HOSPITAL WOES OVER
IMMEDIATE FINANCIAL JAB FOR KLANG HOSPITAL
WHAT AN EFFECTIVE SOLUTION BY THE HEALTH MINISTRY.
WILL THEY KEEP UP THIS GOOD AND EFFICIENT SERVICE?
IS THE GOOD WORK SUSTAINABLE?
Following The Star report yesterday, the Health Ministry immediately approved $90,000 for the purchase of 27 split air-con units. The air-con started working again at 12.15am yesterday after the round-the-clock repairs.
In addition, $13mil will be allocated for mechanical and electrical repairs, said Deputy Health Minister Dr Abdul Latiff Ahmad. According to Dr. Latiff, preventive maintenance had been carried out at the hospital, and that breakdowns were unpredictable.
“Let this be a reminder to hospitals in Selangor to be vigilant in inspecting and maintaining their infrastructure,” said Dr. Lim Thuang Seng, the EXCO in charge of health in Selangor.
The breakdown is said to be the worst since the system started giving problems in 2002.
Is it true that the hospital actually had preventive maintainance as what Dr Latiff said? If so, then, what the hell is the problem as it was reported that the aircon and electrical system had been giving problems since year 2002 and it had to take 2 years and a near disaster coupled with a front-page report for the Health Ministry to inject $90,000ringgit to replace 27 units of aircon and a proposed allocation of $13million to over-haul the M & E system - A total of $13.09mil is only required and the hospital had waited for more than 2-years to get the money?

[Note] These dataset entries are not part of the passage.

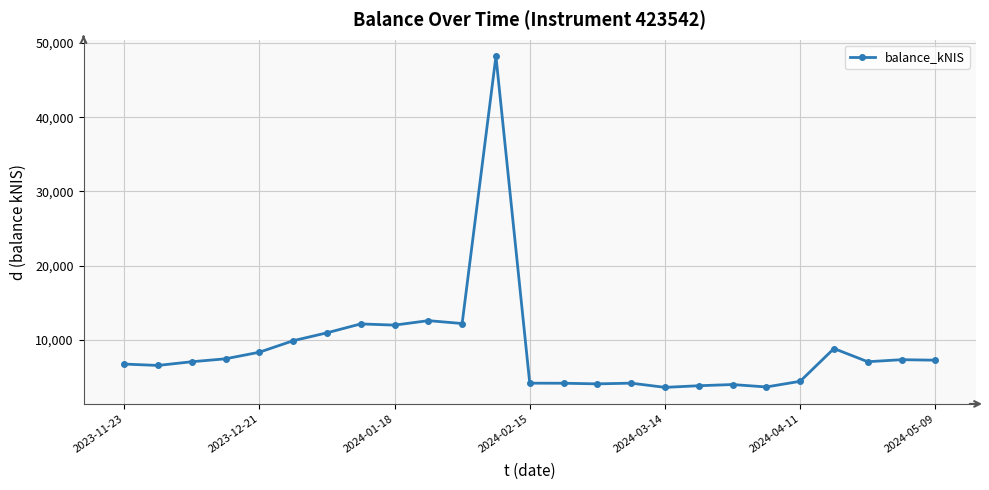

How many lines are shown in the chart?

1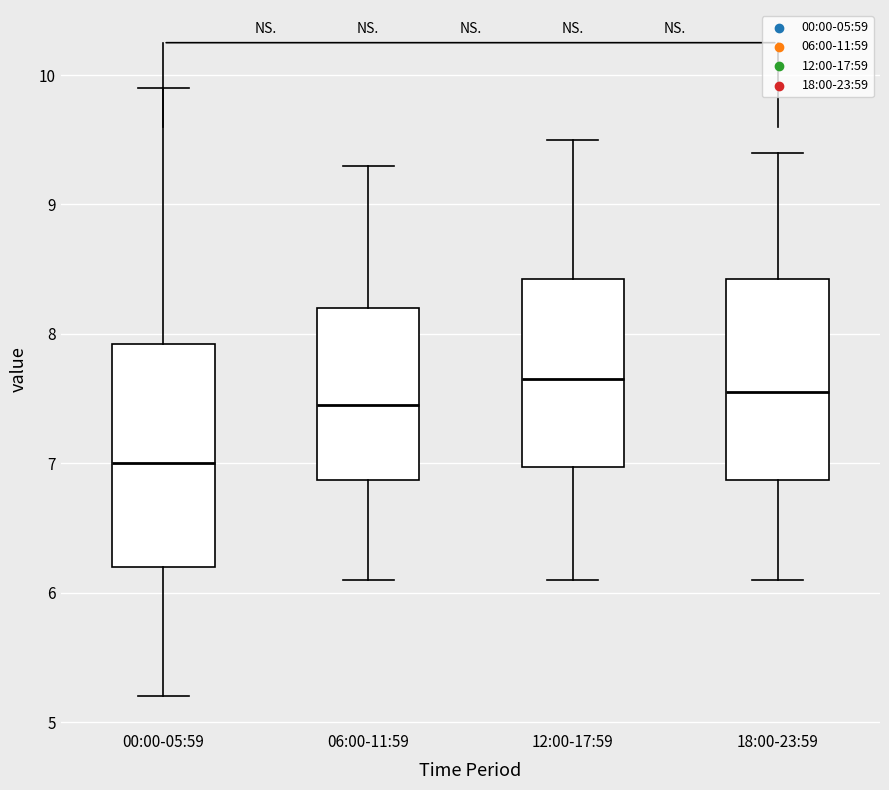

Reading left to right, transcribe this box plot: for each box, give where its median line is, the range the box spans, and where its two whiskers end, as read against the y-axis. The values are not printed on the chart, so give them approximately, as read against the axis.

00:00-05:59: median 7.0, box 6.2 to 7.9, whiskers 5.2 to 9.9
06:00-11:59: median 7.5, box 6.9 to 8.2, whiskers 6.1 to 9.3
12:00-17:59: median 7.7, box 7.0 to 8.4, whiskers 6.1 to 9.5
18:00-23:59: median 7.6, box 6.9 to 8.4, whiskers 6.1 to 9.4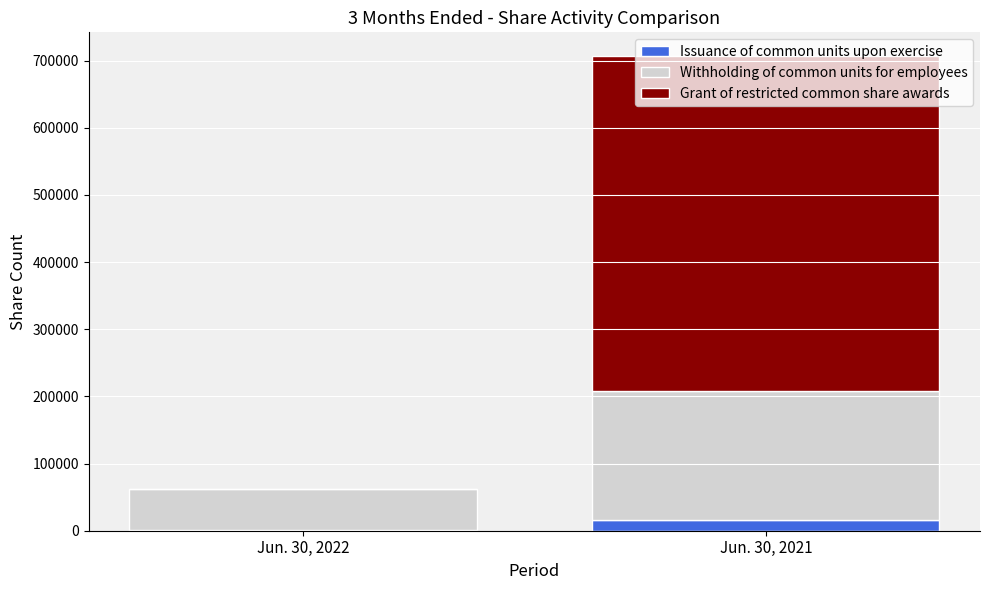

At which category is the sum across all series the highest?

Jun. 30, 2021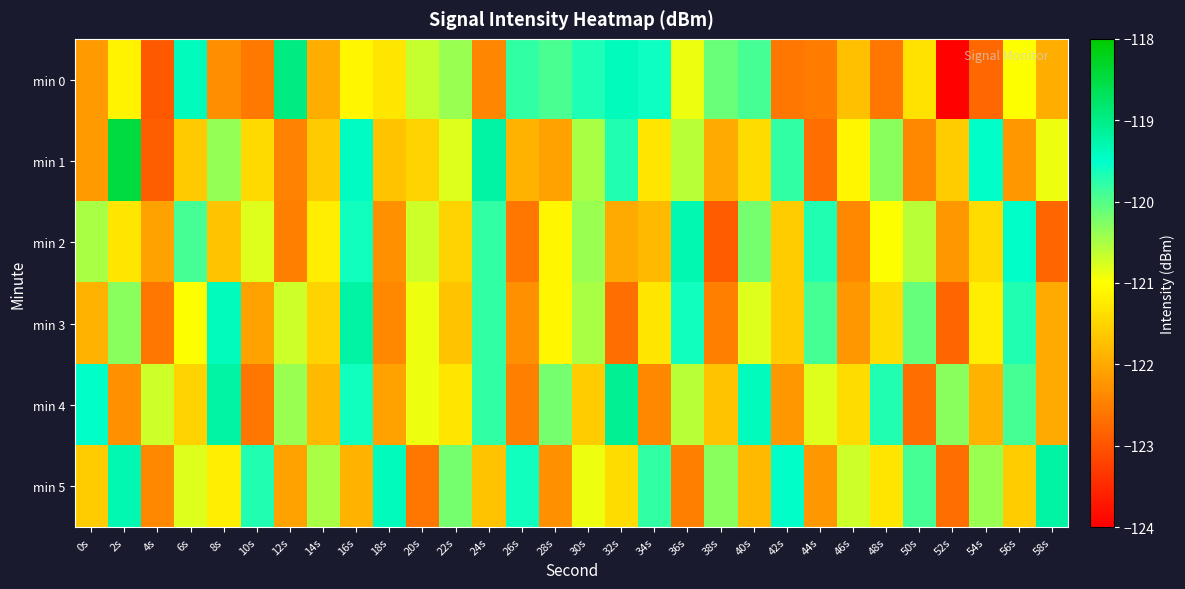

What is the difference between the highest and lowest values at 28s?

2.4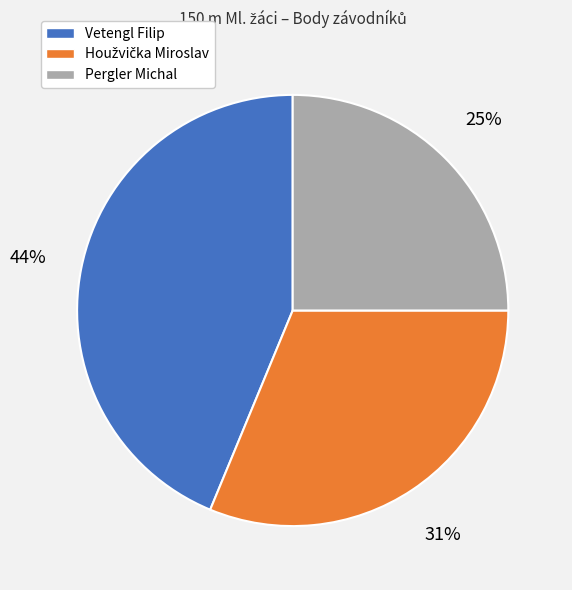

Is there any slice that represents more than half of the pie?

No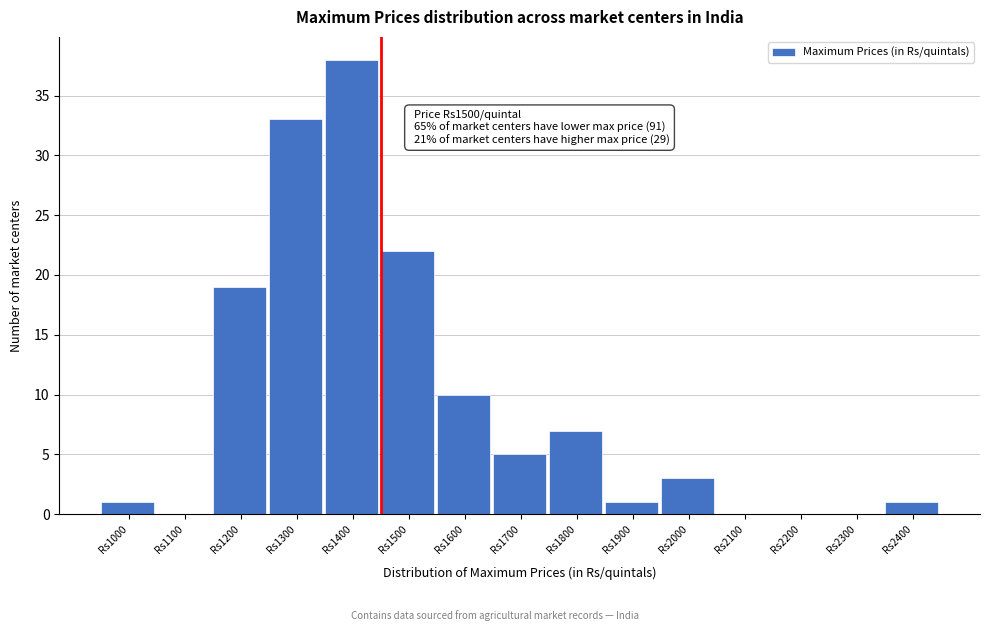

Reading left to right, list all the values displayed in this chart.

Rs1000=1	Rs1100=0	Rs1200=19	Rs1300=33	Rs1400=38	Rs1500=22	Rs1600=10	Rs1700=5	Rs1800=7	Rs1900=1	Rs2000=3	Rs2100=0	Rs2200=0	Rs2300=0	Rs2400=1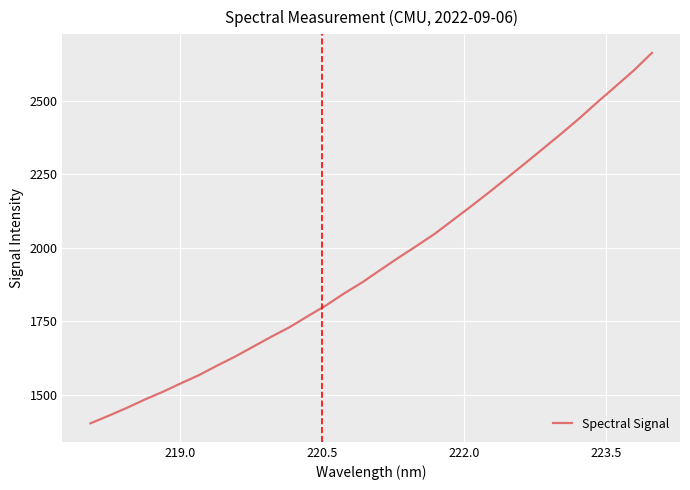

What is the greatest value displayed?

2662.4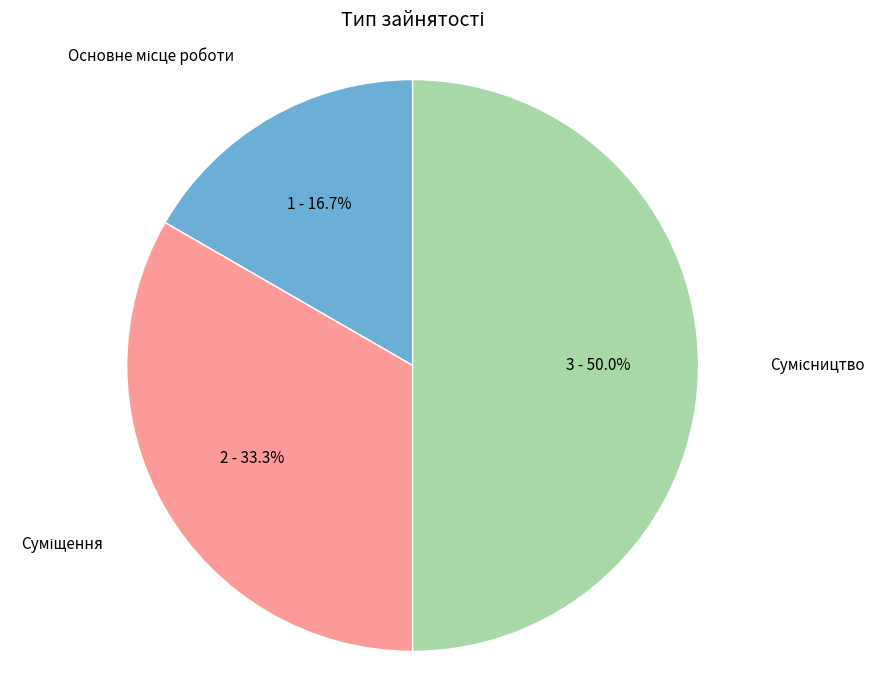

How many segments does this pie chart have?

3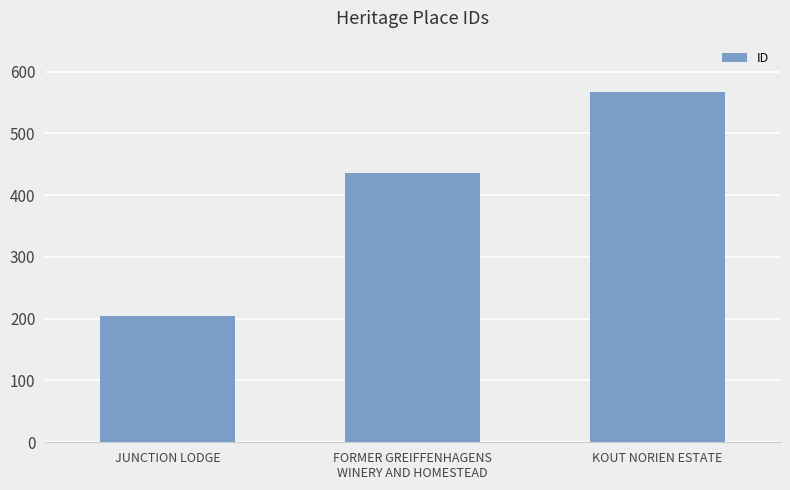

At which label is the value closest to 386?

FORMER GREIFFENHAGENS
WINERY AND HOMESTEAD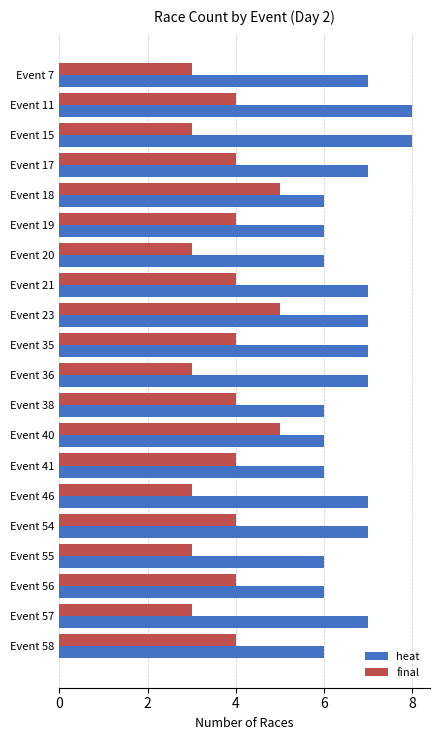

What is the sum of the final values at Event 35 and Event 11?

8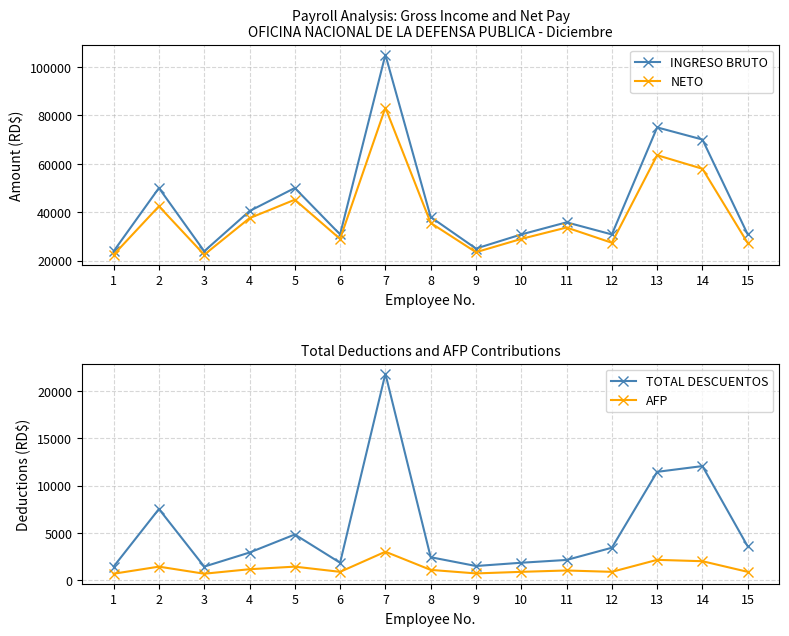

How many data points in TOTAL DESCUENTOS are less than 2926?

7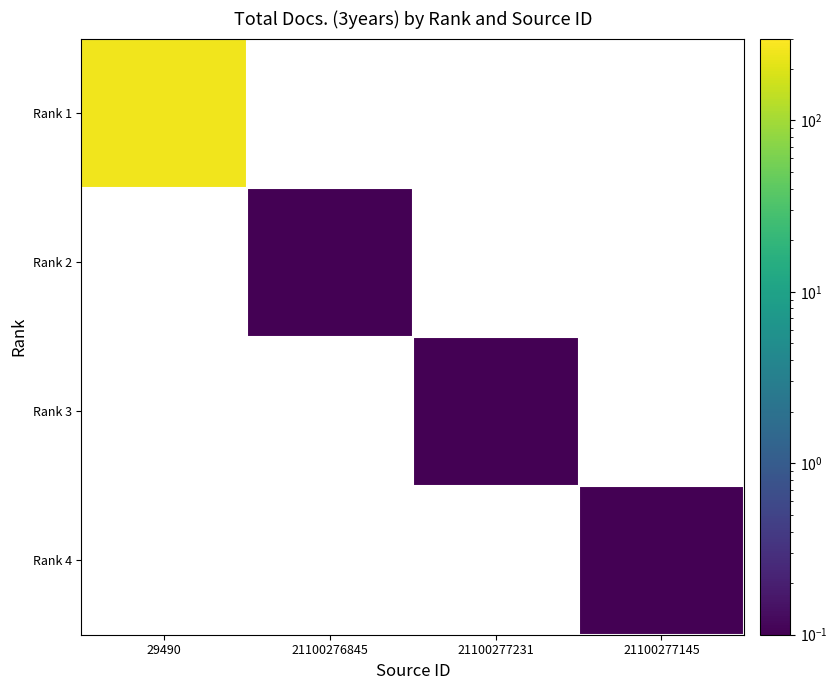

Count the number of categories in the chart.

4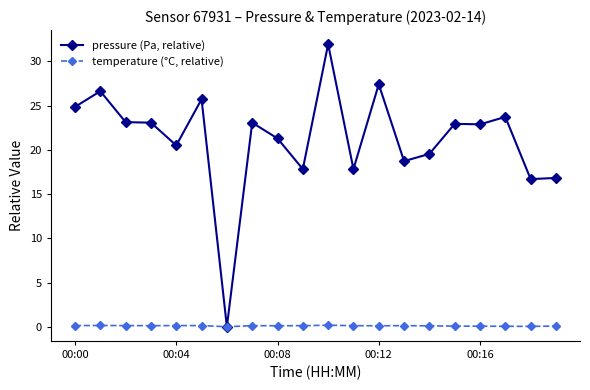

List the series in order of their overall mean, highest first.

pressure (Pa, relative), temperature (°C, relative)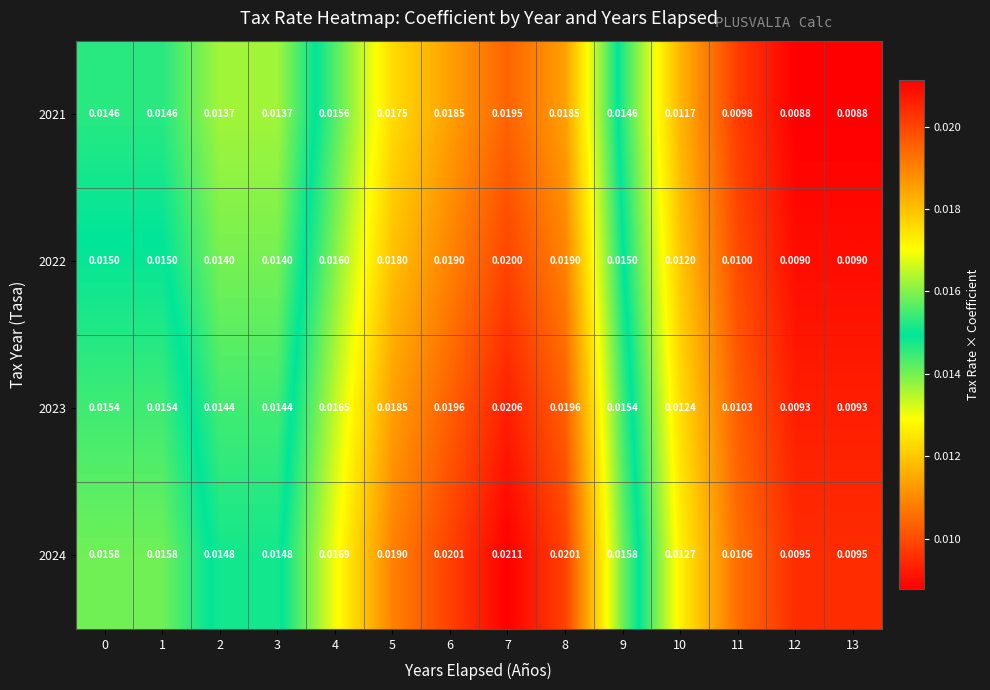

Which series changed the most between 9 and 11?

2024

Then, we have Dr. Lim Thuang Seng, the Selangor EXCO for Health who commented that Selangor Hospitals must be vigilant in inspecting and maintaining their infrastructure. I believe, the problem in hospitals is not about lack of inspection and maintainance by the staffs but a lack of a structured framework for an effective facility maintenance management system of which yearly budget allocation must be disbursed timely for regular maintenance and repair of the M & E services, plus a planned replacement program for equipments and infrastructures based on the product life-cycle. Replacement programs must be in place, not as and when it fails.
Does our Ministries understand what it means by "Replacement Programs"?
Just look at the water supply system in Malaysia - the authority replace pipes and pumpsets as and when they received reports of failures.
Until we had this structured system of management of services, we will continue to hear and read of such problematic issues, consistent and continuous failures; and it looks like the Ministries had only a TINKERING SYSTEM, where they will only get things done when a disaster strikes or when a system is down completely.